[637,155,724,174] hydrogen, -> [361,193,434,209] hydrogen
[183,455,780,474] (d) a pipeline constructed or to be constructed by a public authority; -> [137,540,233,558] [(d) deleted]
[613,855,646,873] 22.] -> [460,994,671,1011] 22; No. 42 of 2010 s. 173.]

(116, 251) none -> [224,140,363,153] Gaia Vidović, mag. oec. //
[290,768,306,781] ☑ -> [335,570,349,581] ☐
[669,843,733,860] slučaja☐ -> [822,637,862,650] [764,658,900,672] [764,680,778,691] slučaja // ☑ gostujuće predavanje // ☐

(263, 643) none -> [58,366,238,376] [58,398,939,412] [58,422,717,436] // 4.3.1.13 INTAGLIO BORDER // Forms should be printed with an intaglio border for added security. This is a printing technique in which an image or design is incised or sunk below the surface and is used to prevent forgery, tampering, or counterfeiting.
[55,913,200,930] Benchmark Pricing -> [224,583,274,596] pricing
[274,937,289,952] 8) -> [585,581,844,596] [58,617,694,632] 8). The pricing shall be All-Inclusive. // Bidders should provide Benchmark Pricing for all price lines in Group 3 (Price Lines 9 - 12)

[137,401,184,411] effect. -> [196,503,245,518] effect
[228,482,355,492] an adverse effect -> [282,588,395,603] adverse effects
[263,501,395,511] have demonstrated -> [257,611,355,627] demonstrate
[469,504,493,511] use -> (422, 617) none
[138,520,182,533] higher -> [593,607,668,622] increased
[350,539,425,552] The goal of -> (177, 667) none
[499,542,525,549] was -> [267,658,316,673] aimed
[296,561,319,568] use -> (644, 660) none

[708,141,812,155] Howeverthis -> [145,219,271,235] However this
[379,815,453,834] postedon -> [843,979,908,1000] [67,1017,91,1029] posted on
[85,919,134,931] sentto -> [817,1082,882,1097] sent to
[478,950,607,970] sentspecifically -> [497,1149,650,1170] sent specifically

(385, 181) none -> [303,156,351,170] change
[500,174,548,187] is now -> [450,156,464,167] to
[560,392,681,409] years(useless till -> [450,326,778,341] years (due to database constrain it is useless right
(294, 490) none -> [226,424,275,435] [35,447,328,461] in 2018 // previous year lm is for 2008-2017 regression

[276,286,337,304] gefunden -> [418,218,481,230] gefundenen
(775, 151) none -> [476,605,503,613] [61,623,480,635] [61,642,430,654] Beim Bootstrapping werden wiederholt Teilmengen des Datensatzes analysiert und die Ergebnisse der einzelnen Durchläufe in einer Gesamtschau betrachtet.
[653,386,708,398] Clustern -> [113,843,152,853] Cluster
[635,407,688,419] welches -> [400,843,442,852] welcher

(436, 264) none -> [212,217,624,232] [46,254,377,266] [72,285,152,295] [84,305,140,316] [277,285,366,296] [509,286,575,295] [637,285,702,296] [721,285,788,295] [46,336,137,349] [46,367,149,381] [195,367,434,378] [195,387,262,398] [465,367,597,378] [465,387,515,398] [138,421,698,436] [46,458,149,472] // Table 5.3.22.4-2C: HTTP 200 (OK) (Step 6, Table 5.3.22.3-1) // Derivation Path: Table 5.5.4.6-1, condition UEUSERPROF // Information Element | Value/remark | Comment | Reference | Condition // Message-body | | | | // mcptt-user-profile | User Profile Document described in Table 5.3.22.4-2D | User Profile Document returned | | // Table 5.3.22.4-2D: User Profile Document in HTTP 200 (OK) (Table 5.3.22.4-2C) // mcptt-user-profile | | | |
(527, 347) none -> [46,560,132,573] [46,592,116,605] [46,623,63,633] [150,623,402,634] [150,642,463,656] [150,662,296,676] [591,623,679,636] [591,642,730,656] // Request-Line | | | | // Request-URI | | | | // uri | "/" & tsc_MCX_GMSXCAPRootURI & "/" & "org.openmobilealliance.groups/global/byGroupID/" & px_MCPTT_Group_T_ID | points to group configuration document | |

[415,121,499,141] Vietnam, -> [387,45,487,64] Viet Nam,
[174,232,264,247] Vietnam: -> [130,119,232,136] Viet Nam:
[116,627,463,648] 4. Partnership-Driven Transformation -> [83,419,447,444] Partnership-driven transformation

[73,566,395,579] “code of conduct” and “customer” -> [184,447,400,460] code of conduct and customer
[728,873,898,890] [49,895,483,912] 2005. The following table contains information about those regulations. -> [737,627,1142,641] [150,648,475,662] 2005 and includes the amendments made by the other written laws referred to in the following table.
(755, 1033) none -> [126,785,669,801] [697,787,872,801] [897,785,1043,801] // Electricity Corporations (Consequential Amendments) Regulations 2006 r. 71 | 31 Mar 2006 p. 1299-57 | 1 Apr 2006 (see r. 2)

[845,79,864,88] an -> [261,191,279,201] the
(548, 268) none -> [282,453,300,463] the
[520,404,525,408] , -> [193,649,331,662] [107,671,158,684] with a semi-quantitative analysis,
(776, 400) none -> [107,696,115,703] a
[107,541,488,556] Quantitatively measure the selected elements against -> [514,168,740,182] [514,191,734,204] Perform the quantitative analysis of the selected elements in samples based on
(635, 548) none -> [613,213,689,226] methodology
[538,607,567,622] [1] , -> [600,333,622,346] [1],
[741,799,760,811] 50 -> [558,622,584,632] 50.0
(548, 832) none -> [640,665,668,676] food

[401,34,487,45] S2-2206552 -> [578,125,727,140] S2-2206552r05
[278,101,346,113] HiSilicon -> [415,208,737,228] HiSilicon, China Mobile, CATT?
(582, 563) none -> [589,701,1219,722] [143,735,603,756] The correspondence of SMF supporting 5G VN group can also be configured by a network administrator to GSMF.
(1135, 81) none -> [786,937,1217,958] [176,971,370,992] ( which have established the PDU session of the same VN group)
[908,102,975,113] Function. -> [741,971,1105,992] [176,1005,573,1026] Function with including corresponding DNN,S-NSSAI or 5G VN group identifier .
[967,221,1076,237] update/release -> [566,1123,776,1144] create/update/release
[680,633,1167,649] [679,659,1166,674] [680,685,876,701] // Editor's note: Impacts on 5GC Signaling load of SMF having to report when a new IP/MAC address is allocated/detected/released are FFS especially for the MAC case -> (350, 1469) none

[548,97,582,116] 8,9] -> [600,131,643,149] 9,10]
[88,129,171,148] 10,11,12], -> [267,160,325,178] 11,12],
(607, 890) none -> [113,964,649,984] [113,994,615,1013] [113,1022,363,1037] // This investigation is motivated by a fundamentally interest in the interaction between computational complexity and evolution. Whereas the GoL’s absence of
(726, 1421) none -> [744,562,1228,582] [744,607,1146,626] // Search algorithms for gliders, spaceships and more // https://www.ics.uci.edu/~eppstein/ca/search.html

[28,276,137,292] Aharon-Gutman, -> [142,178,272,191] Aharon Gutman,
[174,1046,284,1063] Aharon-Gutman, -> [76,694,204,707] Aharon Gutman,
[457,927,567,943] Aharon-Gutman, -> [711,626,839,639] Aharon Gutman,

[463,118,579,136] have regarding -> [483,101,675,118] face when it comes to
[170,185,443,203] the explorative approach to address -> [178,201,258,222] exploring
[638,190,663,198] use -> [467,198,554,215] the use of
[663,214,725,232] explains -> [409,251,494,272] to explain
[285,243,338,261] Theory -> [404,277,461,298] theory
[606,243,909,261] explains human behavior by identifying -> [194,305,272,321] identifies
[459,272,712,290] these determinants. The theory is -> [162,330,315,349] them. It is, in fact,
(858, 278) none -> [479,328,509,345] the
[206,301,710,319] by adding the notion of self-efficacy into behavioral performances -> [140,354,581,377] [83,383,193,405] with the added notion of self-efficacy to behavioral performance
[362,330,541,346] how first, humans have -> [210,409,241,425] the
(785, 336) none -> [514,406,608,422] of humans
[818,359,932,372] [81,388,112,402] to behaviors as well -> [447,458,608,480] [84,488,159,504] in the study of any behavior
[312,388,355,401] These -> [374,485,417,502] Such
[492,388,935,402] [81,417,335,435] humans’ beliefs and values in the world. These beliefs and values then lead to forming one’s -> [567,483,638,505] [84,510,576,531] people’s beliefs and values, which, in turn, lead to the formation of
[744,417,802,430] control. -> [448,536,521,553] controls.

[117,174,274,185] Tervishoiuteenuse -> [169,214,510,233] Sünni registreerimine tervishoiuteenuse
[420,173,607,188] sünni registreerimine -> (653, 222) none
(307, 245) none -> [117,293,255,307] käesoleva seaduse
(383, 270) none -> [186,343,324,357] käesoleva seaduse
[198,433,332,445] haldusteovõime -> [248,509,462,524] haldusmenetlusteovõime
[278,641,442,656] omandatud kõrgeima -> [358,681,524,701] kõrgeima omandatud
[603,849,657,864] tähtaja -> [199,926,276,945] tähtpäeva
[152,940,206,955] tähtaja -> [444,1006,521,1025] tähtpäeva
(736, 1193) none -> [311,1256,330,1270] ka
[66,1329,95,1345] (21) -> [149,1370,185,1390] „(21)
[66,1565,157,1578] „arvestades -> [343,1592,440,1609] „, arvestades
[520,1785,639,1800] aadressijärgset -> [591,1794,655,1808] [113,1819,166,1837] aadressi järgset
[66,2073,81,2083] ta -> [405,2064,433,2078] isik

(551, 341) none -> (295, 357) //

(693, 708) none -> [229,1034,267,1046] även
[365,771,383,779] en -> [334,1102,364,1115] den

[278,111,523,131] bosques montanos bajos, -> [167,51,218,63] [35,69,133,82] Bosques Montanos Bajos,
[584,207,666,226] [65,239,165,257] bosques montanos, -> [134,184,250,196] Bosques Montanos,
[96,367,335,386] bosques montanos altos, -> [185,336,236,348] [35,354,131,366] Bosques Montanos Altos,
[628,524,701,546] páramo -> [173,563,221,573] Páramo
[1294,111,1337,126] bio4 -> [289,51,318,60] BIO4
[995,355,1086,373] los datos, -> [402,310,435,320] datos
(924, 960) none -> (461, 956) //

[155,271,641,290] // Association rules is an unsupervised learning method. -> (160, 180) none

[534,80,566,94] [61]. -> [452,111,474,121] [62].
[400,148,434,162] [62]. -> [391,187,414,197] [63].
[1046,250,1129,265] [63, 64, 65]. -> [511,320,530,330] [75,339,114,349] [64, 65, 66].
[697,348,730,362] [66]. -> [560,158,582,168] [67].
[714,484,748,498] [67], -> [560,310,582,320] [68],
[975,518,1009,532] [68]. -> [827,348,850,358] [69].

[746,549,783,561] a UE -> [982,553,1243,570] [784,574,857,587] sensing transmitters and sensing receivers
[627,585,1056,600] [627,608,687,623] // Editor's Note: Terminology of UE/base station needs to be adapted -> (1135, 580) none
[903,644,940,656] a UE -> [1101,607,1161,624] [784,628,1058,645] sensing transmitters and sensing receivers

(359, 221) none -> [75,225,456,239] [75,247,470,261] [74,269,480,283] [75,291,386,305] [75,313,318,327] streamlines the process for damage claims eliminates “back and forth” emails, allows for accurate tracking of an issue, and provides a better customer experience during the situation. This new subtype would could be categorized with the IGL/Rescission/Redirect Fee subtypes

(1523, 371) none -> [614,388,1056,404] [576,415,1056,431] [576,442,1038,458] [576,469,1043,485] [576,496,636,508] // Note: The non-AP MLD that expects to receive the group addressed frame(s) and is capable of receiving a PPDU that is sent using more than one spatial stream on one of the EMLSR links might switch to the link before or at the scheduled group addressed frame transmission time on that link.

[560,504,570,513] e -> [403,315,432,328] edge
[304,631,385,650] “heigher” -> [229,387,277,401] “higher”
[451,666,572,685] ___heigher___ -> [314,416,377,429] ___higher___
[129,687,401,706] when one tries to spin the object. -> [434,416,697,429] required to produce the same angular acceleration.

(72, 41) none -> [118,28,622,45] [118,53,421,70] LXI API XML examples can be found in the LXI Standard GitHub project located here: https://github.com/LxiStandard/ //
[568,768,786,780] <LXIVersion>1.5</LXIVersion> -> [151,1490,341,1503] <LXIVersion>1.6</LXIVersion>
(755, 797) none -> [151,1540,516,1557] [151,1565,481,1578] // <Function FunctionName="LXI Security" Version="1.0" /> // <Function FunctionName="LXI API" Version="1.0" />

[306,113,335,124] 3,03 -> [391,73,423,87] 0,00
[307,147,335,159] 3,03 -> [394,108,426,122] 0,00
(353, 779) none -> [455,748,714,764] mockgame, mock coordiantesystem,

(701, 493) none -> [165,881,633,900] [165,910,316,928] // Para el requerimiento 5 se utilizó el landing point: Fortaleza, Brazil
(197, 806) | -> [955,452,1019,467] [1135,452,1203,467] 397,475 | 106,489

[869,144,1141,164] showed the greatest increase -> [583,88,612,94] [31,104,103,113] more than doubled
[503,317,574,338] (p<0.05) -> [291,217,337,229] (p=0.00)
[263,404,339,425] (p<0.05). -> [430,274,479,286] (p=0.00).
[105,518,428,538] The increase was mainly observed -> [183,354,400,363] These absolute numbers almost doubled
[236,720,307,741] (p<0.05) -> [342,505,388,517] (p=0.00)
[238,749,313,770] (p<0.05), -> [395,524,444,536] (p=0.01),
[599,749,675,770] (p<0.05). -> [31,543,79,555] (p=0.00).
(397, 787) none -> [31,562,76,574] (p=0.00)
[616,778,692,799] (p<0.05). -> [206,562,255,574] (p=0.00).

══════════════════════════════

• _TO-DO ITEM_: Reproduce the listing word for word from its first line up to and including the line with "[669,843,733,860] slučaja☐ ->". Give no other lines.

• _YOUR RESPONSE_:
[637,155,724,174] hydrogen, -> [361,193,434,209] hydrogen
[183,455,780,474] (d) a pipeline constructed or to be constructed by a public authority; -> [137,540,233,558] [(d) deleted]
[613,855,646,873] 22.] -> [460,994,671,1011] 22; No. 42 of 2010 s. 173.]

(116, 251) none -> [224,140,363,153] Gaia Vidović, mag. oec. //
[290,768,306,781] ☑ -> [335,570,349,581] ☐
[669,843,733,860] slučaja☐ -> [822,637,862,650] [764,658,900,672] [764,680,778,691] slučaja // ☑ gostujuće predavanje // ☐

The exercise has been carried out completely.